甘:因为人们还要用虾来做虾鸡尾酒和烧烤之类的,也因为我们是惟一幸存的虾船,他们只能买“巴布—甘普捕虾公司”的货。我们买了十二艘船,都命名为“珍妮”号,还买了一个大的旧仓库。我们还在帽子上印上“巴布—甘普”巴布—甘普捕虾公司。这个名字家喻户晓。
(这时,和阿甘一同坐在凳子上等车的人已经是另一名男子,他对阿甘的陈述十分怀疑。
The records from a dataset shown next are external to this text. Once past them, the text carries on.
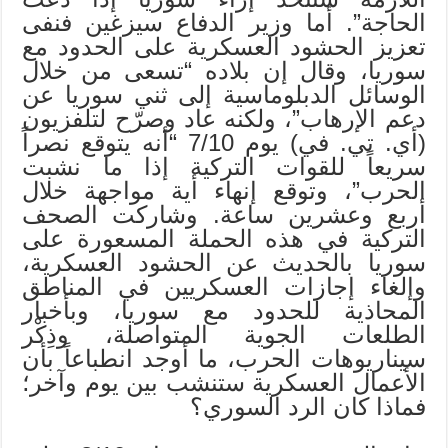
الحاجة”. أما وزير الدفاع سيزغين فنفى
تعزيز الحشود العسكرية على الحدود مع
سوريا، وقال إن بلاده “تسعى من خلال
الوسائل الدبلوماسية إلى ثني سوريا عن
دعم الإرهاب”، ولكنه عاد وصرّح لتلفزيون
(أي. تي. في) يوم 7/10 “أنه يتوقع نصراً
سريعاً للقوات التركية إذا ما نشبت
الحرب”، وتوقع إنهاء أية مواجهة خلال
أربع وعشرين ساعة. وشاركت الصحف
التركية في هذه الحملة المسعورة على
سوريا بالحديث عن الحشود العسكرية،
وإلغاء إجازات العسكريين في المناطق
المحاذية للحدود مع سوريا، وبأخبار
الطلعات الجوية المتواصلة، وذِكْر
سيناريوهات الحرب، ما أوجد انطباعاً بأن
الأعمال العسكرية ستنشب بين يوم وآخر؛
فماذا كان الرد السوري؟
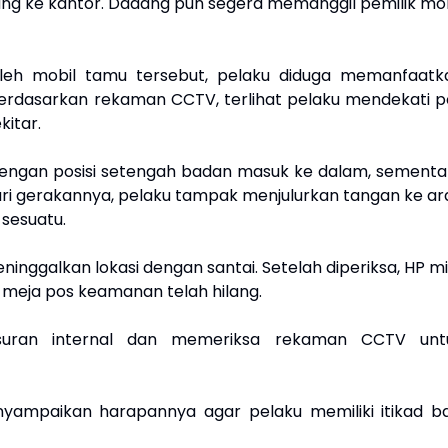
ng ke kantor. Dadang pun segera memanggil pemilik mob
oleh mobil tamu tersebut, pelaku diduga memanfaatk
erdasarkan rekaman CCTV, terlihat pelaku mendekati p
itar.
 dengan posisi setengah badan masuk ke dalam, sementa
 Dari gerakannya, pelaku tampak menjulurkan tangan ke ar
 sesuatu.
inggalkan lokasi dengan santai. Setelah diperiksa, HP mi
 meja pos keamanan telah hilang.
suran internal dan memeriksa rekaman CCTV unt
ampaikan harapannya agar pelaku memiliki itikad ba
)
男:等等,伙计,你是说你就是“巴布—甘普” 捕虾公司的大老板?
甘:是的,先生。我们赚了许多钱。比戴维·克罗凯特还富。

尾声:
甘:(话外音)妈妈常说,一个人真正需要的财富是有限的,而其余的则都是为了显阔。所以我把自己财富的很大一部分捐给了四角福音教堂……还捐了很多钱给德贝特里湾渔民医院……虽然巴布已经牺牲了,虽然丹中尉说我是傻瓜,可我还是将巴布的股份给了他的妈妈。你知道吗?她再也不用给别人做厨娘了。